Bruno: Yes, it does add additional flexibility, but it could add complexity as well, too. By paying the taxes in 2010, we know what the tax rates are today. So, there are some certainty there. If nothing happens with the tax legislation, tax rates are set to go up in 2011. So, by deferring the tax, it's the 50/50 split across 2011 and 2012, and to clarify, it is any taxable income from the conversion that would be added to the income.
So potentially, if tax rates do sunset and go up, or if there is some type of change, you could actually, as an investor, end up paying more or a higher tax rate on the conversion than you would otherwise. The nice part is that you really don't need to make that decision until you actually file your tax return.
So at that point there may be more clarity around, either your particular situation or what may happen with the legislation in general.

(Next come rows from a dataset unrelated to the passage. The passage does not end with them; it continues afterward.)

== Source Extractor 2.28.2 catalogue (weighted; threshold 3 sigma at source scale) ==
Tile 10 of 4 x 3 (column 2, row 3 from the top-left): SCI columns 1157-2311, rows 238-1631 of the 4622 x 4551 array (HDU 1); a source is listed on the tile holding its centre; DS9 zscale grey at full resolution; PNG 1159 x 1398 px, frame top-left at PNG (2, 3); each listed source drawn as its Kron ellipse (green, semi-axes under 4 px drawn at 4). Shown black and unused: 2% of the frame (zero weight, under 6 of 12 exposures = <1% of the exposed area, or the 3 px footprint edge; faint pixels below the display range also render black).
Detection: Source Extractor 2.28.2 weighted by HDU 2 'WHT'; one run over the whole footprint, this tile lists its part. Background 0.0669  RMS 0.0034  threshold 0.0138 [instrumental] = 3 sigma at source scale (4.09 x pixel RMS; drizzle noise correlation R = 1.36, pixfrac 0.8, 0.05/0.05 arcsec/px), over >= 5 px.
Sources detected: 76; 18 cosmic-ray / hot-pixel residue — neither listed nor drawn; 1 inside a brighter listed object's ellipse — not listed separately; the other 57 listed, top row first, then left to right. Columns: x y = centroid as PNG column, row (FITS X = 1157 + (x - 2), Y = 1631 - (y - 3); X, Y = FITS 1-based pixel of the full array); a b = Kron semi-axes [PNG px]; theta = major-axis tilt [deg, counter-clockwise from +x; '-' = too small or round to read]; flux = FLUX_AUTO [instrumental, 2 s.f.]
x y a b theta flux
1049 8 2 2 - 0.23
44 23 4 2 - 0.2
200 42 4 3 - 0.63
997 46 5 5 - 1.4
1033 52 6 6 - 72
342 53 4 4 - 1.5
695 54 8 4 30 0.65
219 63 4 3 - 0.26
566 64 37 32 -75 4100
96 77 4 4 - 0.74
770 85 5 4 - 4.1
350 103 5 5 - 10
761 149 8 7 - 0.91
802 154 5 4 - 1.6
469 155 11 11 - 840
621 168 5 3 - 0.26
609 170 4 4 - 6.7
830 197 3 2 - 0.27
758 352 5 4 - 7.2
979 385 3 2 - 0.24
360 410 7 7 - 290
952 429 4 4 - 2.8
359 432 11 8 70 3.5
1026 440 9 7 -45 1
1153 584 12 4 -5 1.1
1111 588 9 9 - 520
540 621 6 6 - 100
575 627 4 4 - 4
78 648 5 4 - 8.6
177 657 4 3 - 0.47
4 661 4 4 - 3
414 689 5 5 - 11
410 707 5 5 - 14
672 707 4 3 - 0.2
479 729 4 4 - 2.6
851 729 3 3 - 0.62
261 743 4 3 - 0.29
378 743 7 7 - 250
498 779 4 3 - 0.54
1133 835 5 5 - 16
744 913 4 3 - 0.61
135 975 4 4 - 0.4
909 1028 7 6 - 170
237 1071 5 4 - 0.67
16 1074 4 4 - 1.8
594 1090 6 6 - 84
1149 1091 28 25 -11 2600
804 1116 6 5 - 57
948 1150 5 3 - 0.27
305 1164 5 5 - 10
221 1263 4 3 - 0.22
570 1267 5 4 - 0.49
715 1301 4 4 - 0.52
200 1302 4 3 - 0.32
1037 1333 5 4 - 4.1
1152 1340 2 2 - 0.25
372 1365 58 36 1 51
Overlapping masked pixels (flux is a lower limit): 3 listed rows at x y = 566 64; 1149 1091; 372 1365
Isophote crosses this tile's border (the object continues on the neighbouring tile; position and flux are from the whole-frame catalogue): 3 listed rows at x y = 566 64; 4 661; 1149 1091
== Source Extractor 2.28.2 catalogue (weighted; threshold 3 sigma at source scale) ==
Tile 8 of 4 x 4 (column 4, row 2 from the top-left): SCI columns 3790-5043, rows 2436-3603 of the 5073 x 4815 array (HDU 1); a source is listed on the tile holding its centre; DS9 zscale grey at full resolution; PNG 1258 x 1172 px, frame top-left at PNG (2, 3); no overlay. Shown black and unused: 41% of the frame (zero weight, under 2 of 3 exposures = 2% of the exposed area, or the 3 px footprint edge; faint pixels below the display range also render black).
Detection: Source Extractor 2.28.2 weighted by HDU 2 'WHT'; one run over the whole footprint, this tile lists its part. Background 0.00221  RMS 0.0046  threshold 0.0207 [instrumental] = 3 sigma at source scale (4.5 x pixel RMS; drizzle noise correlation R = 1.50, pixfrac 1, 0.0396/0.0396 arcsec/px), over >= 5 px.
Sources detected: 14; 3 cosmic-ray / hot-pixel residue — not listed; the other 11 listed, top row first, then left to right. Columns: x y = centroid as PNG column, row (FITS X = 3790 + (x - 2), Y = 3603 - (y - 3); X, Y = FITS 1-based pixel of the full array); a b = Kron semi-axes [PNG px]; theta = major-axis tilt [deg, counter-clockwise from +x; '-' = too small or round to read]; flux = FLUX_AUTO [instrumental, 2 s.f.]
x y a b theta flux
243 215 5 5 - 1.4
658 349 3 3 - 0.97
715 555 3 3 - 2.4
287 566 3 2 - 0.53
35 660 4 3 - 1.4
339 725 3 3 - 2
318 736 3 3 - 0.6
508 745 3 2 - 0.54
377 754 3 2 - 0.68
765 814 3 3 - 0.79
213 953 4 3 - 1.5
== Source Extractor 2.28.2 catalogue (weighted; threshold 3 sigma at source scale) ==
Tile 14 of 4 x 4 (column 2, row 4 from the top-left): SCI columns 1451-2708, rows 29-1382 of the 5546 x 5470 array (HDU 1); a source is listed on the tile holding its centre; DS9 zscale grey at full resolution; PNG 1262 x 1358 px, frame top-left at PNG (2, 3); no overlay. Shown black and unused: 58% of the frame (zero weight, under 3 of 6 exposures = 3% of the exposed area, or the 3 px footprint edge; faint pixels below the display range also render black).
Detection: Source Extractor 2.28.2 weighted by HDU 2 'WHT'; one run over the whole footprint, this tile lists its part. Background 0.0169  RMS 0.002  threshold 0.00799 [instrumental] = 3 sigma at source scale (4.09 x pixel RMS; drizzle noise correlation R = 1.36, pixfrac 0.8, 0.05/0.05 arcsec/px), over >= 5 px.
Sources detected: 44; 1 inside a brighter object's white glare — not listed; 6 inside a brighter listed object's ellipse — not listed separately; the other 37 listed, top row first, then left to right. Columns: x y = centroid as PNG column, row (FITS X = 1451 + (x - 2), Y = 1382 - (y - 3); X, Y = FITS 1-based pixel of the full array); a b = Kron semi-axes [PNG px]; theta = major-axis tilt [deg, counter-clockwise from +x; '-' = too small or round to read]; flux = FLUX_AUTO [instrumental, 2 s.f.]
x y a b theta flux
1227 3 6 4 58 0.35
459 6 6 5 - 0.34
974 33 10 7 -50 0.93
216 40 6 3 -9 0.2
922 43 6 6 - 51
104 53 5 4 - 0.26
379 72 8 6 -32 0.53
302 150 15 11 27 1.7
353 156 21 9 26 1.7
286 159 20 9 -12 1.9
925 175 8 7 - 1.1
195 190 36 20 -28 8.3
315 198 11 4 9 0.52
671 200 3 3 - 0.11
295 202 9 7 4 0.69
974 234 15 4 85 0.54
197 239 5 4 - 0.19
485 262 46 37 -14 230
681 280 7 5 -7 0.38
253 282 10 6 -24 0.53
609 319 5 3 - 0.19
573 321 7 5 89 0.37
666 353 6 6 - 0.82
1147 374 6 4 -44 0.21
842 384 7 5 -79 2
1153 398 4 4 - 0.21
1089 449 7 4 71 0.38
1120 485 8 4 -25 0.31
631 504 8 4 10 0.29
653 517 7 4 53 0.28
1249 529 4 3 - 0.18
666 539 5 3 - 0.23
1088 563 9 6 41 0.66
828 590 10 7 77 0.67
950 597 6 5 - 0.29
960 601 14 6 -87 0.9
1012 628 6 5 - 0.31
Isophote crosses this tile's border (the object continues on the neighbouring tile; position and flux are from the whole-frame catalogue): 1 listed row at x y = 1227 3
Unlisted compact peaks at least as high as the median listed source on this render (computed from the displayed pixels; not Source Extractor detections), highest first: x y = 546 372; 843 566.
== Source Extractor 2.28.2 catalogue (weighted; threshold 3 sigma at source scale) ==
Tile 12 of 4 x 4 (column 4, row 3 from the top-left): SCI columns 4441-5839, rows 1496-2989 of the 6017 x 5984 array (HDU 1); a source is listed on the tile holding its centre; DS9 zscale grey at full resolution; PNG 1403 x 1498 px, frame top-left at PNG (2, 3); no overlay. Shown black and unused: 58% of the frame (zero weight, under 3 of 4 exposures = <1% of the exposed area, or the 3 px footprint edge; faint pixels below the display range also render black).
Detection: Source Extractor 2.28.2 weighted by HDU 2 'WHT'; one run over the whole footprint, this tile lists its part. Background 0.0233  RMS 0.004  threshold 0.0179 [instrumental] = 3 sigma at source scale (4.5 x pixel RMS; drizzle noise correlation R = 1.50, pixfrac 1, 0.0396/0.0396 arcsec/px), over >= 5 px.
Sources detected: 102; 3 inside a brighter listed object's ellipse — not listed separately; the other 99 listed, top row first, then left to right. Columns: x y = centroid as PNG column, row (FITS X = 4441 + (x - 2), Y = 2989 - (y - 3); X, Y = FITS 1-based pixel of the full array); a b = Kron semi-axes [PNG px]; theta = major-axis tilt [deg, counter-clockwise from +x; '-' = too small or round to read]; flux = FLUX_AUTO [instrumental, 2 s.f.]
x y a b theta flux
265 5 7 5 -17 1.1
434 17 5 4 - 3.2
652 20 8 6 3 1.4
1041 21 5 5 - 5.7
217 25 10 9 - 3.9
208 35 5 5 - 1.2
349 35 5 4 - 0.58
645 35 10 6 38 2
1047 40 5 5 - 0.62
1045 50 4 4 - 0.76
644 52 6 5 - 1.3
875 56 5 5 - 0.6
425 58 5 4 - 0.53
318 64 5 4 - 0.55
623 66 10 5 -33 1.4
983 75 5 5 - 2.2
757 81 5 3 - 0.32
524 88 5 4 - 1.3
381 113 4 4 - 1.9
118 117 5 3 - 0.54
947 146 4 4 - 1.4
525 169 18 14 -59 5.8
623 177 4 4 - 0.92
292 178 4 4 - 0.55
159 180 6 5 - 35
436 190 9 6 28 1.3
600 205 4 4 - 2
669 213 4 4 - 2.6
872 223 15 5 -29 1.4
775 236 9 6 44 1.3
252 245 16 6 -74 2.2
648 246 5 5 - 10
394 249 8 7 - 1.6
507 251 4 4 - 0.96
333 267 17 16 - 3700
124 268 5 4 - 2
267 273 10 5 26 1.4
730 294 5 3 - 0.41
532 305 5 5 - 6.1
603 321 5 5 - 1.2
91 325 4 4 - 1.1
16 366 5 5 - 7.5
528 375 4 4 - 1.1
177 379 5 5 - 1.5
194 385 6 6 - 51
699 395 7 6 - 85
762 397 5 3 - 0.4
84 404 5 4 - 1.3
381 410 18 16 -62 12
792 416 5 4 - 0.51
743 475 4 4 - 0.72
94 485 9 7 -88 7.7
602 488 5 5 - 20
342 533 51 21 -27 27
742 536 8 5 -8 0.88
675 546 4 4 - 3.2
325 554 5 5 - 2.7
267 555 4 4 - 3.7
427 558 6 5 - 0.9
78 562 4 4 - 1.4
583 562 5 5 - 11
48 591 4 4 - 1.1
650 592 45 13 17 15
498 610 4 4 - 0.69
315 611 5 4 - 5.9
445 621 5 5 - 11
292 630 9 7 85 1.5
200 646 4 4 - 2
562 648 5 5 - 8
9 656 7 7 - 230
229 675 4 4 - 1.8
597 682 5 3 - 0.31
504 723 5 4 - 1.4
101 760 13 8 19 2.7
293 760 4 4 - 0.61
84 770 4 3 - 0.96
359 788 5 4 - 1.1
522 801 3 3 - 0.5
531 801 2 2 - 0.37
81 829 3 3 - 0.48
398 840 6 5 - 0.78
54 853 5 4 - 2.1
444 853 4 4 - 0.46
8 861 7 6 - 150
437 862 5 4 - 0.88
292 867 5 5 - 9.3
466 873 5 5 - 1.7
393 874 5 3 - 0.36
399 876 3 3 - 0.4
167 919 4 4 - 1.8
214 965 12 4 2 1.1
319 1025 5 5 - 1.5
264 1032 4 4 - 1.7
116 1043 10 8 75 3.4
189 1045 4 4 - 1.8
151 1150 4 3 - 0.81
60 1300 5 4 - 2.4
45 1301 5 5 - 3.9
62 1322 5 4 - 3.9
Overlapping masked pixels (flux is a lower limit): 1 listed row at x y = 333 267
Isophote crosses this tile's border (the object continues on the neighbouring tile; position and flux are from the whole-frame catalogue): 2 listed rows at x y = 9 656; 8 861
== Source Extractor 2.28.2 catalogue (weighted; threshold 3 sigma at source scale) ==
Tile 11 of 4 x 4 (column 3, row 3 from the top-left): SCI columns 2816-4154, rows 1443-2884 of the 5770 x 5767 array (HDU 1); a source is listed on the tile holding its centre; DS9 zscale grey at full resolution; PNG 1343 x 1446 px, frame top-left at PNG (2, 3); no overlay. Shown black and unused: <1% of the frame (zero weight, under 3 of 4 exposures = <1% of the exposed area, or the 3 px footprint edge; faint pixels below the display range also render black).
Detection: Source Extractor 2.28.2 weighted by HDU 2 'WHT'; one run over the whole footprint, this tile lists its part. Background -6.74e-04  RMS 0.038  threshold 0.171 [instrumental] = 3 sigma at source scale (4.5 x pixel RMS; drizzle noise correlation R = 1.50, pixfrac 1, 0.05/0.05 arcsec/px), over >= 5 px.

But if ... there maybe an atypical tax situation either in 2010 or across 2011-12, there is some flexibility to try and time when to report the income.
Benz: Right, right. So, you say, do the math, consult with the tax advisor to help.
Bruno: That's always a good idea, particularly if there is some uncertainties, and you are not really sure, or if your situation is a little bit in flux, it maybe a good idea to do so, yes.
Benz: Okay. Now I want to talk to you about another thing, part of this Small Business Act that was passed just a couple of weeks ago included a provision that allowed some people to convert traditional 401(k) balances to Roth. Can you talk about that and how investors should think about that new option?
Bruno: Okay, yes. On Sept. 27, as part of the Small Business Jobs Act, in-plan conversion from a traditional 401(k) to a Roth 401(k) were part of the provisions. I guess a few important things to note there is that first, the plan must offer Roth 401(k) deferrals and then the plan also needs to be amended to allow Roth conversions.
So, from a planned sponsor's standpoint there are some steps. From a participant's standpoint, really the only people who can take advantage of that is, if they actually have access to that money. You need to be able to do a direct rollover or a distributable event. For instance, separation from service or in-service withdrawals, for instance at age 59 and a half, or if you can take the after-tax monies out.
So, it limits the audience of people who can actually take advantage of this conversion option within the plan. Beyond that, prior to the plan, these individuals had the same option to actually go out of the plan and do a Roth IRA conversion.
So, I think the first question is, should you do the conversion or not, and weigh the trade-offs there and make that decision. The secondary decision then is if your plan allows it to weigh the tradeoffs between keeping the monies in the plan versus rolling it out into an IRA.
It is an individualized decision. Certainly, with an IRA you may have more flexibility for investment provider, investment selection. There is no RMDs, for instance, with a Roth IRA, whereas with a Roth 401(k) there are. But as a participant, you may have particular features or options within the 401(k), that may be important. So…
Benz: A stable value is a common one, that is--
Bruno: There maybe, or a particular share classes. So, it's a very individualized decision beyond that as far as what might be right.